From Santo Domingo Pueblo, Kevin started off as a farmer and rancher before going to work as a framer in the construction industry. He worked seventeen years building custom homes. He also made himself study silversmithing. The joy of manipulating silver into a creative piece of fine jewelry drew him in. Designs popped into his head and he found himself working them out into a tangible piece of jewelry. Kevin says if he sees a stone, he can visualize the finished piece before he’s ever started it.

His designs are an innate part of the art that lives inside him. It’s why he stills “sees” his pieces this way before he creates them. In the classes he took to help him learn the craft, they would often want him to draw out his design on paper before beginning to work on the piece. He laughs again and says he is still learning to do that.

One thing he enjoys about silver is that, because it is so malleable, “you can create whatever you’re feeling, or thinking.” He finds his designs in “anything and everything”, using the world around him as a model for his creations. When asked to describe his style, he pronounces it both traditional and modern, “just like with my lifestyle”. Growing up, his grandfather told him he would have to live in two worlds, and so he has embraced this dual lifestyle for a living and for art.

kevin coriz

The pieces he creates reflect his life in two worlds.
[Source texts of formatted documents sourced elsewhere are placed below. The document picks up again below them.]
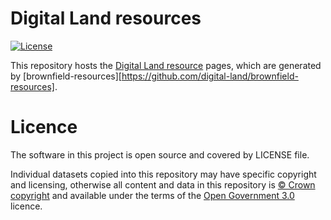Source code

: # Digital Land resources

[![License](https://img.shields.io/github/license/mashape/apistatus.svg)](https://github.com/digital-land/resource/blob/master/LICENSE)

This repository hosts the [Digital Land resource](https://digital-land.github.io/resource) pages, which are generated by [brownfield-resources][https://github.com/digital-land/brownfield-resources].

# Licence

The software in this project is open source and covered by LICENSE file.

Individual datasets copied into this repository may have specific copyright and licensing, otherwise all content and data in this repository is
[© Crown copyright](http://www.nationalarchives.gov.uk/information-management/re-using-public-sector-information/copyright-and-re-use/crown-copyright/)
and available under the terms of the [Open Government 3.0](https://www.nationalarchives.gov.uk/doc/open-government-licence/version/3/) licence.
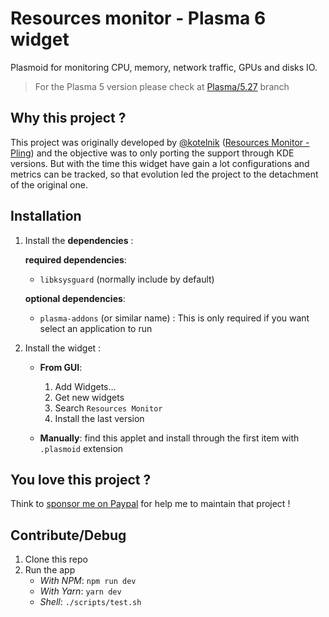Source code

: # Resources monitor - Plasma 6 widget

Plasmoid for monitoring CPU, memory, network traffic, GPUs and disks IO.

> For the Plasma 5 version please check at [Plasma/5.27](https://github.com/orblazer/plasma-applet-resources-monitor/tree/Plasma/5.27) branch

## Why this project ?

This project was originally developed by [@kotelnik](https://github.com/kotelnik) ([Resources Monitor - Pling](https://www.pling.com/p/998908)) and the objective was to only porting the support through KDE versions.
But with the time this widget have gain a lot configurations and metrics can be tracked, so that evolution led the project to the detachment of the original one.

## Installation

1. Install the **dependencies** :

   **required dependencies**:

   - `libksysguard` (normally include by default)

   **optional dependencies**:

   - `plasma-addons` (or similar name) : This is only required if you want select an application to run

2. Install the widget :

   - **From GUI**:

     1. Add Widgets...
     2. Get new widgets
     3. Search `Resources Monitor`
     4. Install the last version

   - **Manually**: find this applet and install through the first item with `.plasmoid` extension

## You love this project ?

Think to [sponsor me on Paypal](https://www.paypal.me/orblazer) for help me to maintain that project !

## Contribute/Debug

1. Clone this repo
2. Run the app
   - _With NPM_: `npm run dev`
   - _With Yarn_: `yarn dev`
   - _Shell_: `./scripts/test.sh`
Though turquoise remains his favorite stone to work with, he tries to get different materials and find out how they work with his designs. Yet history and tradition remain a part of what he does. When asked if there was a piece he’d like to make, he replies that he “would love to create a squash blossom that portrays the Pueblo Revolt, using all the pueblos in that piece”.

In many ways, Kevin Coriz remains a renaissance man. He speaks of wanting to learn more about the casting process, of learning tufa casting and lost wax casting, but he also expresses the desire to learn pottery, basketry, and traditional quilt making. Art in all forms absorbs him, pulling him into its beauty. It’s a beauty he would like to pass on to his children. He hopes they will find art within themselves and enjoy the wonder of creating it. As he puts it, “I just want to learn a little bit of everything while I’m still here on this earth. That way I can pass it to my kids and they can pick what they want to master.”